## ESTRATTO DEL TESTO
.....
La terra e l’imposizione della propria identità culturale sono fattori che da sempre hanno mosso i popoli e generato conflitti. Conflitti generalmente di stampo colonialista e vinti quasi sempre – al di là delle conquiste sulla carta (pensiamo alle molte risoluzioni Onu) – da chi ha più potere. A dimostrazione che l’universalizzazione dei diritti – fuori da logiche mercatiste – incontra e continuerà ad incontrare il muro delle sovranità statali.
La mente va al popolo palestinese, ai curdi, agli saharawi.. Milioni di persone – che in una prospettiva del tutto etnocentrica – sono privati della possibilità di avere propri processi democratici, di parlare la propria lingua, o addirittura, in taluni casi, di poter usufruire di servizi (dall’elettricità all’istruzione) o di svegliarsi con la certezza di vedere il tramonto.
.....
## DATI FORNITI
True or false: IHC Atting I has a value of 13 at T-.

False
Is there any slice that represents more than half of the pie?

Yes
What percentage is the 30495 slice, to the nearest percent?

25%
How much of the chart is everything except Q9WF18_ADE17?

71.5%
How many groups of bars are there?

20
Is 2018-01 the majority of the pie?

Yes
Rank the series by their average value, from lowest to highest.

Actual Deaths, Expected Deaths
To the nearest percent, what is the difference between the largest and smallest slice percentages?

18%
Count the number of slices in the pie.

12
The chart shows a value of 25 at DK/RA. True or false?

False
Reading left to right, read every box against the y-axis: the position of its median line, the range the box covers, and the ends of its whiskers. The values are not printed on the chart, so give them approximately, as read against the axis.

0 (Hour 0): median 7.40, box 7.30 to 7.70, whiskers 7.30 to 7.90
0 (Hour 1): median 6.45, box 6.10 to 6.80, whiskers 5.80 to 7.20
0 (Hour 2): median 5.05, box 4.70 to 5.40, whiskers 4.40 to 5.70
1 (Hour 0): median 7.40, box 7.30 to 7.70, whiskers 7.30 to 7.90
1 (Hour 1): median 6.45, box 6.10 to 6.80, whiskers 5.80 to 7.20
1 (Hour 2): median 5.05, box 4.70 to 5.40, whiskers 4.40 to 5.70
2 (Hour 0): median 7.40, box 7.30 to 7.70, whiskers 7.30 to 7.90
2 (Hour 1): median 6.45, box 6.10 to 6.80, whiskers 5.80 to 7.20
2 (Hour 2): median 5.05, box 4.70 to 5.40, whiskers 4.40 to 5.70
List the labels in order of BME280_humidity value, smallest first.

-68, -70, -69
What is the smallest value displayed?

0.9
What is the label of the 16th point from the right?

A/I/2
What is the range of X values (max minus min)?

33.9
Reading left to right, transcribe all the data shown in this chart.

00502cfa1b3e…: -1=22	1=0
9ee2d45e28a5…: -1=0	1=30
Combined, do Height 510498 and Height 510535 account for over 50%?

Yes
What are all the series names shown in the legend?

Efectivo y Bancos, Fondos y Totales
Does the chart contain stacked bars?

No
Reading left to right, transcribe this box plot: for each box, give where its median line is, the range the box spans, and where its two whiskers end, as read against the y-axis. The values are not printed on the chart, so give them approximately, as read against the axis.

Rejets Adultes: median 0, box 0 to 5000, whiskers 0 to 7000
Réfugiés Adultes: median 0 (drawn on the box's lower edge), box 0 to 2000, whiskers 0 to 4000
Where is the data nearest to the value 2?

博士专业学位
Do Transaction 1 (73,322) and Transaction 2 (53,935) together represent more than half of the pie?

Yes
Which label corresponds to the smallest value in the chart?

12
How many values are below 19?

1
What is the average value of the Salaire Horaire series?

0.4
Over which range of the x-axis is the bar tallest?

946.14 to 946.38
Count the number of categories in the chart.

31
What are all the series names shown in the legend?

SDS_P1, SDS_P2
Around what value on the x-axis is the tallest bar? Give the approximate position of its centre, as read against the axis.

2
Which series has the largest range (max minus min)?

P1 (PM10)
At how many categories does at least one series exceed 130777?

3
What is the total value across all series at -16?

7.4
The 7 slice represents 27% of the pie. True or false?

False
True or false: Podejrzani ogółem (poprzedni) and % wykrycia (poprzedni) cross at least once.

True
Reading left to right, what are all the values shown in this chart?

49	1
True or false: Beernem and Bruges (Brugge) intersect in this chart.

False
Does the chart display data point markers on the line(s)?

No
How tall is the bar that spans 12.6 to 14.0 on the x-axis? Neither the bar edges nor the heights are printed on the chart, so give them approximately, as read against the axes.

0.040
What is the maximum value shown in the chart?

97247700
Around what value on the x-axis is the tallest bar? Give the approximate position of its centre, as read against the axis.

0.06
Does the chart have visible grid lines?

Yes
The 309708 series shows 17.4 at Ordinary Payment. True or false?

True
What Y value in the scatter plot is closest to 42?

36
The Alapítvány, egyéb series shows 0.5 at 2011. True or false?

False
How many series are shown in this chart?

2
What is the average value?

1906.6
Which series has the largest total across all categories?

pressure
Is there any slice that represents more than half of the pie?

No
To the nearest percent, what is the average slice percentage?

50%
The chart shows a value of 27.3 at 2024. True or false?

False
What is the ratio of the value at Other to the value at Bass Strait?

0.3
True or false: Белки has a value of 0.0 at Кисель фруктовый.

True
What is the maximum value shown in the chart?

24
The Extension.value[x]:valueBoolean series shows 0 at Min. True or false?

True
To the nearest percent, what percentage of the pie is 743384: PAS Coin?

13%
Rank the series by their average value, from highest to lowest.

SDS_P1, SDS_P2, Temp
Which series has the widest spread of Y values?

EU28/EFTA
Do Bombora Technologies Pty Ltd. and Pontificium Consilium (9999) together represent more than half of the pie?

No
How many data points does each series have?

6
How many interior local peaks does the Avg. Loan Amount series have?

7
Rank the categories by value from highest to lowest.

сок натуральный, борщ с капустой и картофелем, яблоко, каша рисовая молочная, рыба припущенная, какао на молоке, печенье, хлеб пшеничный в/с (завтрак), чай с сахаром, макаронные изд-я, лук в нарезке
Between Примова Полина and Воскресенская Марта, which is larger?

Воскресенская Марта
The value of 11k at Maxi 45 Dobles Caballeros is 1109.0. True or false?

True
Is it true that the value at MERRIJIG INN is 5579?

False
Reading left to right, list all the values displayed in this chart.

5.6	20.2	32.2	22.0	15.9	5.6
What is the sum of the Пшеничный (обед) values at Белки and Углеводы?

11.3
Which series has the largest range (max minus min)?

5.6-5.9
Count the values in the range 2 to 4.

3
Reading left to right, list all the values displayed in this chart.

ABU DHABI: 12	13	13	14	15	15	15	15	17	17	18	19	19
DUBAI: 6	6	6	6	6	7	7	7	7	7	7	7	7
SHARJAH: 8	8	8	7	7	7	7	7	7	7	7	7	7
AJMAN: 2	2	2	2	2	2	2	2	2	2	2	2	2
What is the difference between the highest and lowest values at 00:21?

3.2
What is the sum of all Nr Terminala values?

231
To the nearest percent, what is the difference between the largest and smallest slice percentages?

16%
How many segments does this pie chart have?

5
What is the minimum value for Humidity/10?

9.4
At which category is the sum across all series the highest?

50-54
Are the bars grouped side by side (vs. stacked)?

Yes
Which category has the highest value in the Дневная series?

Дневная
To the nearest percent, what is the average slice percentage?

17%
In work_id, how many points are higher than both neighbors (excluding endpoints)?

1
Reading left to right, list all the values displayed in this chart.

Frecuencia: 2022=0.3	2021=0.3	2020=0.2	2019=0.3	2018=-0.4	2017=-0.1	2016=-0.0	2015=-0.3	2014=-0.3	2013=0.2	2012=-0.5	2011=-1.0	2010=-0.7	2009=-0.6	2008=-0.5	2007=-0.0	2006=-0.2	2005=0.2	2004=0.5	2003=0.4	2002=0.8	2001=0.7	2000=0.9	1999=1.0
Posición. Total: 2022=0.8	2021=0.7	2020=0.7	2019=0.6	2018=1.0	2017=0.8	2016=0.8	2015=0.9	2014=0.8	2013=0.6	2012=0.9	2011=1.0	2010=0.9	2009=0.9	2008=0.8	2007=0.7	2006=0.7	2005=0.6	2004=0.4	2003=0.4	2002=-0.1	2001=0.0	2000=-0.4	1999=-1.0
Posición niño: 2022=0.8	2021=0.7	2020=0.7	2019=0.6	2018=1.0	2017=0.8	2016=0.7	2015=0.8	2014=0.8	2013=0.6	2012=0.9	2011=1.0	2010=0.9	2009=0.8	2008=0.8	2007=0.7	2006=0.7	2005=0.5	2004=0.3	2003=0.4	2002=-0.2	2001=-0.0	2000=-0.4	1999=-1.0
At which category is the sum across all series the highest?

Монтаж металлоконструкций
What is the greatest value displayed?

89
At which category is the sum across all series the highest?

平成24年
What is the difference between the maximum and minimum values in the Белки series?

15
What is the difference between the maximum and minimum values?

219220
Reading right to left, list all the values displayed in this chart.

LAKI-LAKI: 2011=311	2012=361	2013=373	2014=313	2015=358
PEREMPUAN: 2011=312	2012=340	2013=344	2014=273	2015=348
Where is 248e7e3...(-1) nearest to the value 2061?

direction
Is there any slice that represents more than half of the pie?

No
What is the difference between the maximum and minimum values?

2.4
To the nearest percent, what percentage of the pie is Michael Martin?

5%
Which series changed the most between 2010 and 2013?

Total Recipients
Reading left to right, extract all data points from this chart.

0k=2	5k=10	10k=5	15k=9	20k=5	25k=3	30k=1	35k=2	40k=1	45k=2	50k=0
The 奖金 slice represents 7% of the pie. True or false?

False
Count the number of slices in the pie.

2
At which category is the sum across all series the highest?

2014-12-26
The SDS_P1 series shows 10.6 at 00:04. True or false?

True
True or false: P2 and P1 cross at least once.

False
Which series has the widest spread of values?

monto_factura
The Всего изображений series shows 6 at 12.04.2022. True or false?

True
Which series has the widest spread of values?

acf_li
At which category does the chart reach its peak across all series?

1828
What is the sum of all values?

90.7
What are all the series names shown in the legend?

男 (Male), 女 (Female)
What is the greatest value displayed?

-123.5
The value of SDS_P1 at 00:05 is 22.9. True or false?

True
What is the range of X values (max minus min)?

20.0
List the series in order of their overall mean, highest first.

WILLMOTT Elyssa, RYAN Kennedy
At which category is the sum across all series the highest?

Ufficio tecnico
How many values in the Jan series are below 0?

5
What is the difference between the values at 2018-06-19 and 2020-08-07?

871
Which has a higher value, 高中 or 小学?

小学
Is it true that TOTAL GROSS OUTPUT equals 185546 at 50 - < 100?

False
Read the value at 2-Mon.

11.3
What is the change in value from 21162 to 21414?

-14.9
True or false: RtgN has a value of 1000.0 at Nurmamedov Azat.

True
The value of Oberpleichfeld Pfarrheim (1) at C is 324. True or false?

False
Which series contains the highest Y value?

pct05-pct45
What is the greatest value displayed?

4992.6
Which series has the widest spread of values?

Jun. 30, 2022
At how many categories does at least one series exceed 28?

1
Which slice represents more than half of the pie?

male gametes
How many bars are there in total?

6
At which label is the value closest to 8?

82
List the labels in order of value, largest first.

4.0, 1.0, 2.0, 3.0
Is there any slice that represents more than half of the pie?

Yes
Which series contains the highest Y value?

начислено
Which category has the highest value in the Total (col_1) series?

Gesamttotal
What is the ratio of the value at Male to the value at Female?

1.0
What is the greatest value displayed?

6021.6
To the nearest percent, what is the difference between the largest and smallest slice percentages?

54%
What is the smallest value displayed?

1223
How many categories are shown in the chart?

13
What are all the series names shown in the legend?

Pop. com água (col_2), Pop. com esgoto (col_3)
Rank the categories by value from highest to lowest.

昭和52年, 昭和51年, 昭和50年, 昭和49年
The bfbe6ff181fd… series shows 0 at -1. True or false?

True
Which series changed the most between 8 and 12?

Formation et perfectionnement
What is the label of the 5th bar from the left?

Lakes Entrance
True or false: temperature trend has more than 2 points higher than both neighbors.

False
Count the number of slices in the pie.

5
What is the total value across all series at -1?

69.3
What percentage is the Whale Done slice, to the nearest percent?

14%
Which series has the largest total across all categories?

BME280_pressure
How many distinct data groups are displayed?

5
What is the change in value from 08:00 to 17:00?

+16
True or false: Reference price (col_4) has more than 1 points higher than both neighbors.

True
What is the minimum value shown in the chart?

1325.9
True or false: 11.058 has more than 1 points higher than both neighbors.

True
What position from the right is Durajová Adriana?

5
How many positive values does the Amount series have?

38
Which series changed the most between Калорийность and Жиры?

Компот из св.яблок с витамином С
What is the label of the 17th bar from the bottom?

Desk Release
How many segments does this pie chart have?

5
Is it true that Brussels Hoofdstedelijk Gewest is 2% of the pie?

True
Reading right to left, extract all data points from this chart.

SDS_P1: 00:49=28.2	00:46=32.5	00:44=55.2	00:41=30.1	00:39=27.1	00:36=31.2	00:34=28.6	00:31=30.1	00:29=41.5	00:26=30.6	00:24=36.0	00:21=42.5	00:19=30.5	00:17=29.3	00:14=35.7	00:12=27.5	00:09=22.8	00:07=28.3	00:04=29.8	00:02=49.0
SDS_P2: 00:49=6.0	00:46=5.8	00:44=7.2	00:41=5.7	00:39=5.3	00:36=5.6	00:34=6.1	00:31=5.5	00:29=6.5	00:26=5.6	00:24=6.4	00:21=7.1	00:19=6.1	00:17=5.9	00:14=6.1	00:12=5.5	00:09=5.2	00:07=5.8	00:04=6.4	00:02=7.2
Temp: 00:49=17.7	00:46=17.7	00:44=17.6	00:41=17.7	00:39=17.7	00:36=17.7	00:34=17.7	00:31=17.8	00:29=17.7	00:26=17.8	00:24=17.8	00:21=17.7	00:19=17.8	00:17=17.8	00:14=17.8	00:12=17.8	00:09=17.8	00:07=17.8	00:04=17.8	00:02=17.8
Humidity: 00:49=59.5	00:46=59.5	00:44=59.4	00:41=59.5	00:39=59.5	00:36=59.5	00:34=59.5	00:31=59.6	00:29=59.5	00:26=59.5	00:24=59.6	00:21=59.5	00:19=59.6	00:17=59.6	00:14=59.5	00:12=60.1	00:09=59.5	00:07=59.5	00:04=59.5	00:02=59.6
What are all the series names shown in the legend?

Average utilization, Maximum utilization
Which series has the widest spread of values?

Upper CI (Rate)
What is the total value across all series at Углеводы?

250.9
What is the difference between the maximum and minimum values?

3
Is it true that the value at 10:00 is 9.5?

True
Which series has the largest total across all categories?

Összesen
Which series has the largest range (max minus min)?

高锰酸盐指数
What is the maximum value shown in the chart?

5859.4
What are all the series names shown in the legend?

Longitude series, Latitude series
.....
## COSA SI CHIEDE
• A. Quali popoli cita il brano sui conflitti per la terra come esempi a cui va la mente?
• B. Riporta dal brano sui conflitti per la terra il passo compreso tra "La terra e l’imposizione" e "delle sovranità statali.", estremi inclusi.
• C. Prosegui il brano sui conflitti per la terra e l'identità culturale dopo la sua ultima frase.

## LE TUE RISPOSTE
• A. Il popolo palestinese, i curdi e gli saharawi.

• B.
La terra e l’imposizione della propria identità culturale sono fattori che da sempre hanno mosso i popoli e generato conflitti. Conflitti generalmente di stampo colonialista e vinti quasi sempre – al di là delle conquiste sulla carta (pensiamo alle molte risoluzioni Onu) – da chi ha più potere. A dimostrazione che l’universalizzazione dei diritti – fuori da logiche mercatiste – incontra e continuerà ad incontrare il muro delle sovranità statali.

• C.
Per non parlare dei diritti giurisdizionali.
http://www.ossin.org/marocco/ali-salem-tamek-processo-saharawi.html
E pensare che, in alcuni casi,– come in quello palestinese – la morte della generazione più vecchia lascerà in vita un popolo che non ricorda le proprie terre ormai martoriate (che raccontano ricche di profumati aranceti!) prima dell’occupazione. E, forse, quando non si ricorda più l’odore della libertà diventa difficile battersi.
Queste immagini scorrono veloci in questi giorni, in virtù di vicende che hanno riportato – così come per una ragione o per un’altra periodicamente accade – l’attenzione su questi argomenti.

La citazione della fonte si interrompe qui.